What Garcia has generally failed to do is move the needle. Instead, he slows pulses. Brings crowds, on a good night, no further than the middle of their seats. He has 20 knockouts in 34 wins (meh), a handful of lukewarm split and majority decisions, and not a single unimpeachable signature victory. He cedes too much of the spotlight to his daffy old man, talks shit like your little brother (poorly) and – I’ll try to put this delicately – shows a jarring affinity for Eyewear by Reuben Tishkoff.
But popularity does not deliver a punch to the face. And Garcia’s abilities, unlike his Q Rating, are undeniable. He makes up for a lack of overwhelming one-punch power with combination punching and a feel for when he has his man hurt. He measures distance effectively, has good feet and can time an overaggressive opponent. Garcia does most things pretty well and leaves no glaring holes exposed to be exploited. He’s perfectly and conclusively … fine.

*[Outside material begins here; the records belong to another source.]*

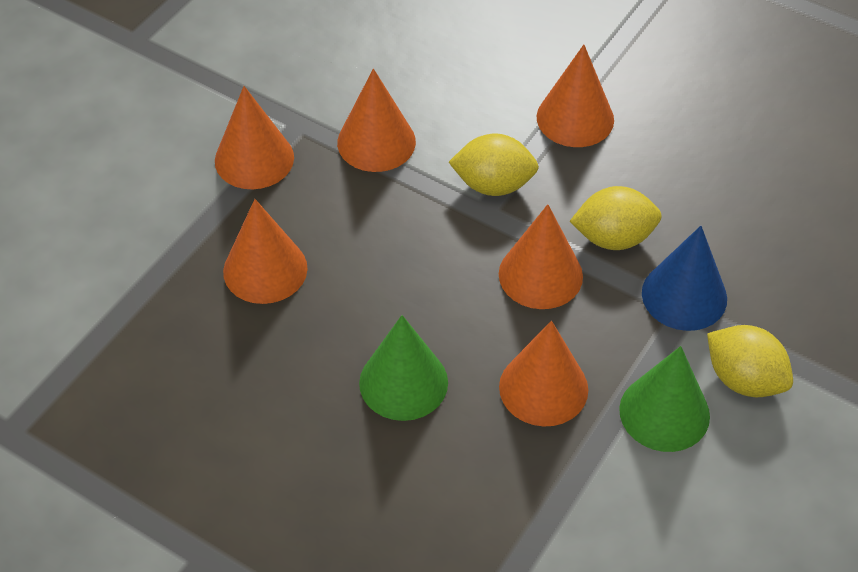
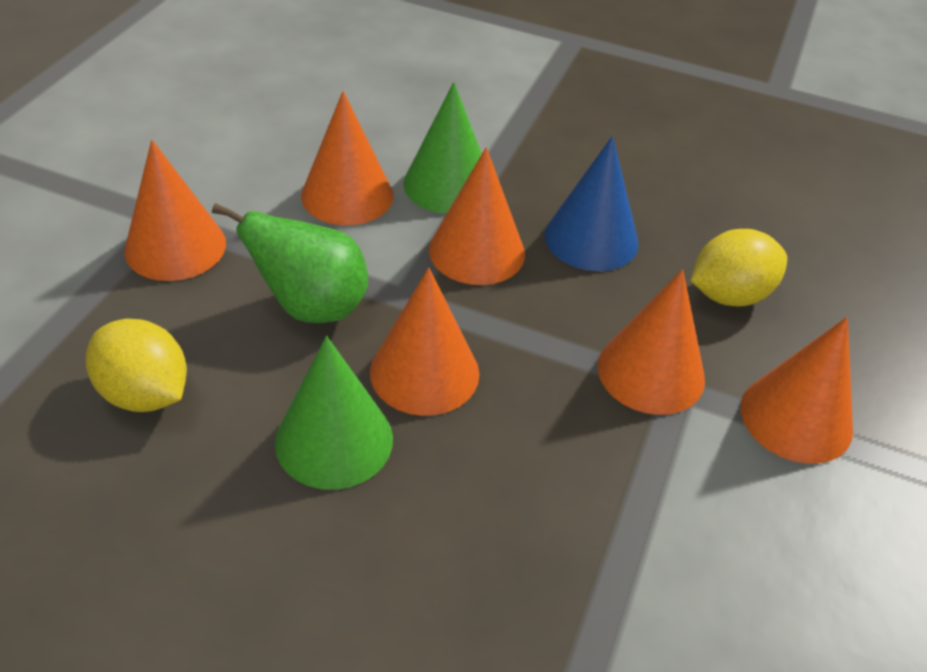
green pear: 0 -> 1
yellow lemon: 3 -> 2

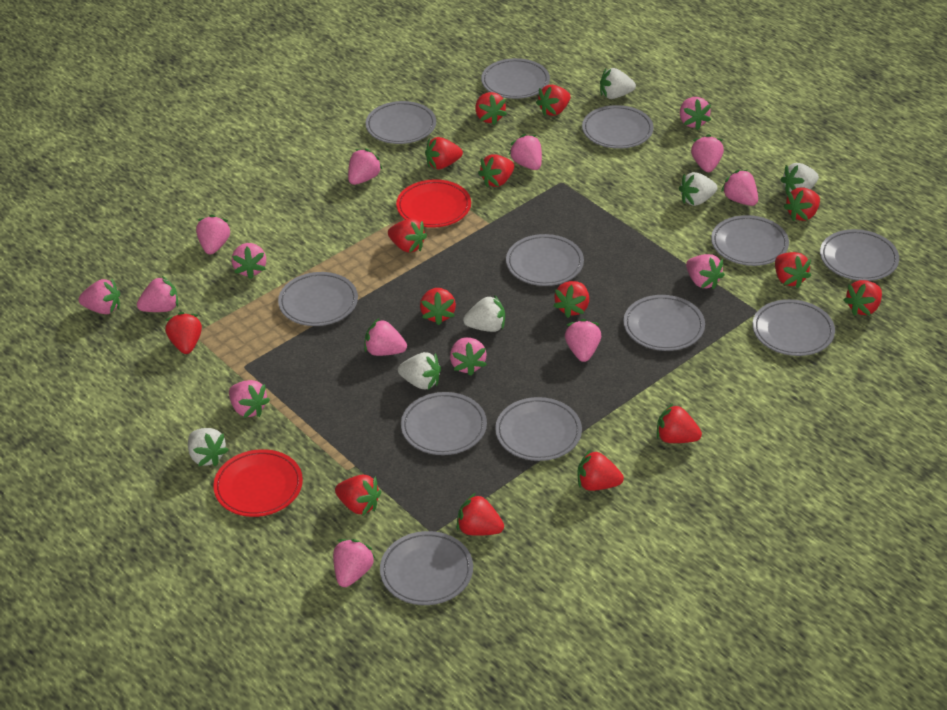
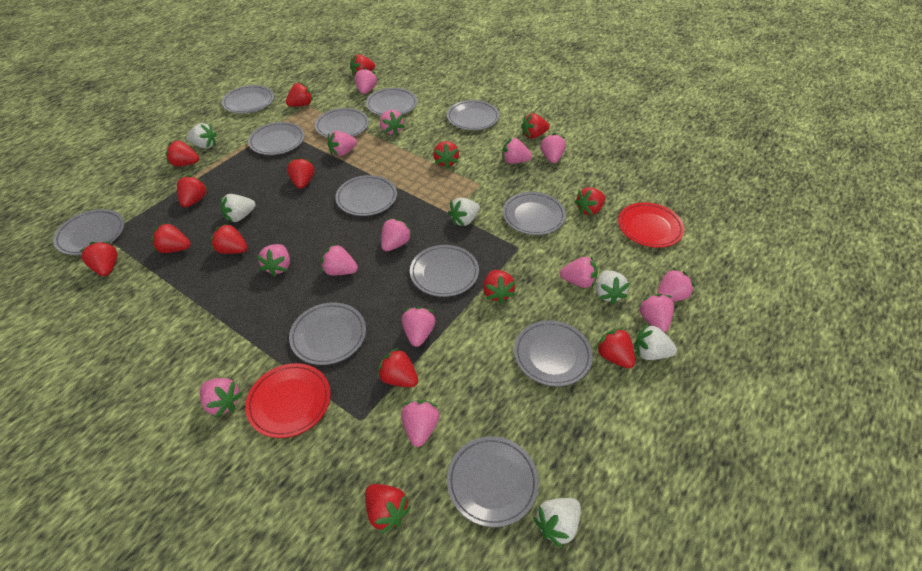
pink strawberry: 15 -> 14

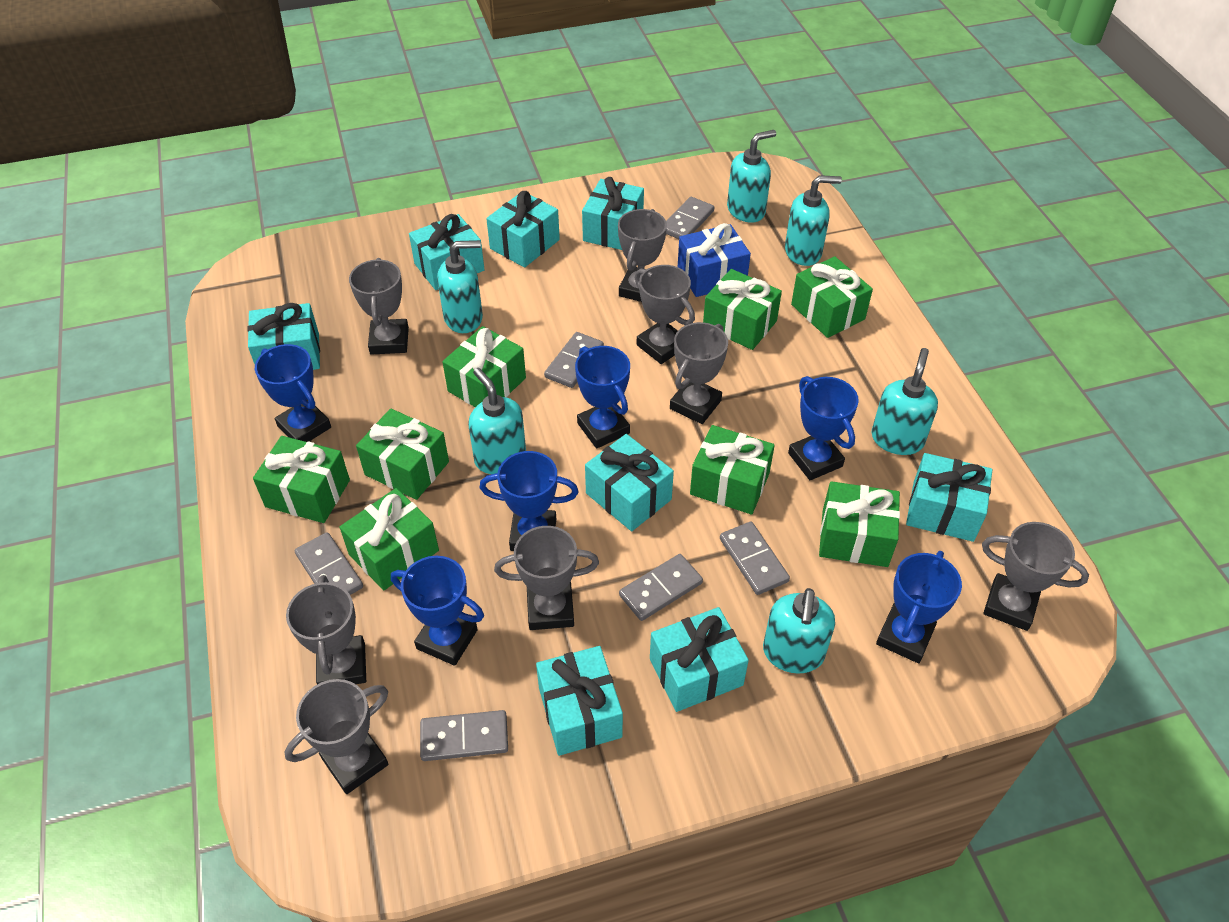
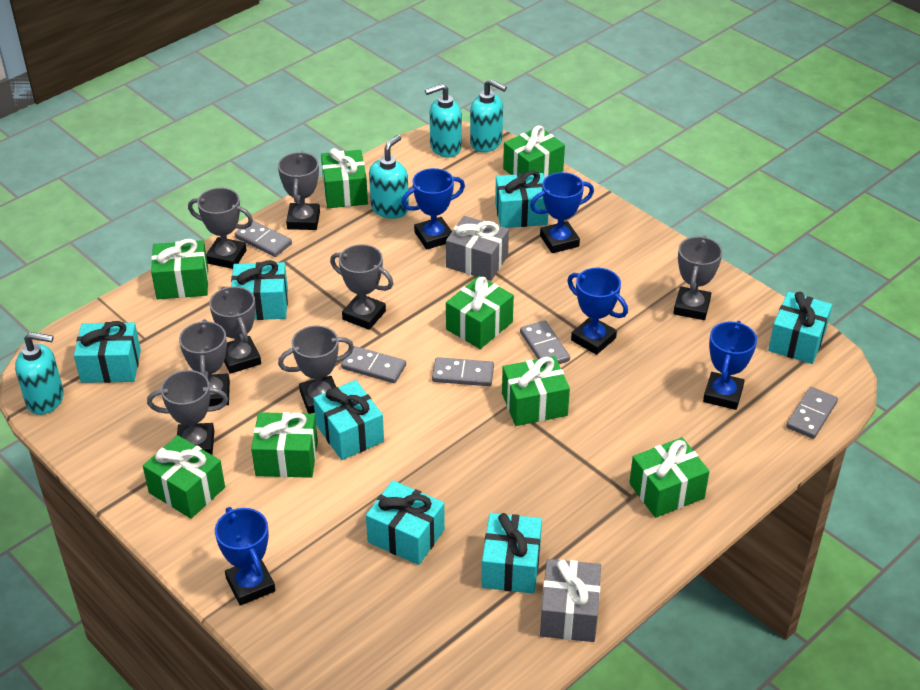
blue gift: 1 -> 0
blue trophy: 6 -> 5
grey domino: 6 -> 5
grey gift: 0 -> 2
turquoise gift: 8 -> 7
turquoise soap dispenser: 6 -> 4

Meanwhile, the other half of the odd couple headlining Saturday’s card at Brooklyn’s Barclays Center is Shawn Porter. An explosives-rigged wrecking ball with a kilowatt smile, Porter categorically demands your attention. Even for aficionados who prefer more than just a dash of method with their madness, Porter at least guarantees the viewer a fight that will not lack for fighting. It can’t be denied that Garcia, our proverbial Felix, gets shit done. But with Porter, as with Oscar, it’s never not fun.
Fans occasionally warm to a fighter after a loss, but boxing’s arbiter of public opinion – Twitter, natch – was unmoved after Garcia’s first defeat (to Keith Thurman). A soft touch in his return fight last February may have been what Garcia needed, but a stoppage of washed Brandon Rios won him no new support.
B.S. walks. Even his critics would be forced to admit that Garcia belongs in any discussion among the top welterweight contenders. But is he more than that? More importantly, will he get the chance to prove it? With Garcia, for now, the appeal begins and ends at his record.
If he falls to Porter tonight, the bloom is off. Garcia remains relevant in a win, at least. But fan interest in a challenge of Errol Spence or Terence Crawford would be uncertain. And assuming Thurman returns healthy soon, he could make it a three-man round robin at 147 that locks Garcia in purgatory as his prime years pass on.
What the moment demands is a performance. If Garcia does, in fact, have more to offer at boxing’s highest level – more than a sensible, satisfactory W and a pair of Gucci goggles – now may be his last chance to show it.